Why care about telecommuting? "Atlantans have the longest daily commute in the world-34 miles," observes Richard Skinner, Ph.D., president of Clayton College & State University in nearby Morrow. That contributes to Atlanta's other major problem: air pollution. "If we don't solve our transportation and air quality problems soon, we're going to come to a screeching halt," Skinner explains.

The Metro Atlanta Telecommuting Advisory Council was created in 1992 to promote telecommuting. The common factor for Pathway and MATAC is Skinner, who is MATAC's president as well as Clayton State's. SummerGrove is planned for southeast Newnan. When completed in eight to ten years, it will have about 2,400 residents. The key selling point: every home will be ready for telecommuting and built for the Newnan Network, with wiring for TV and video, and for telephone and data communication. The basic package includes a service hub (where the network cable, DSS service, and phone lines enter the home), cable wiring and outlets for three rooms each of video/TV and telecom service.

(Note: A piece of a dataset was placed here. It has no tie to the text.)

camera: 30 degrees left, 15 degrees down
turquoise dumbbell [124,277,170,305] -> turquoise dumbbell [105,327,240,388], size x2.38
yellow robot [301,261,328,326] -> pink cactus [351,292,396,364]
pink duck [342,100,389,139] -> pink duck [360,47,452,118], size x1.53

But public emphasis has been less on technology and more on social connectivity. The utility is already hosting a separate, smaller Intranet, summergrove.net, to connect subdivision residents. Whereas Newnan's community Intranet will access community wide resources and list local events and organizations, SummerGrove's Intranet has its own resident directory, bulletin board, chat rooms, and online kids' club. The Intranet is a tool to help residents interact, to set up clubs or pool parties, share interests, look up dates for local meetings and school events, find babysitters, get homework help, or catch up with neighborhood news. This is supposed to reinforce the sense of community encouraged by the subdivision's layout and the positioning of homes, both designed to increase face-to-face contact among neighbors.

The theory that Intranets can be used to increase social connectivity sounds great, but there are no studies to date showing that this is the case, Skinner admits. However, some studies do show that social isolation increases as people spend more time on the Internet. Skinner says technology should "foster human relationships. This is the grand experiment."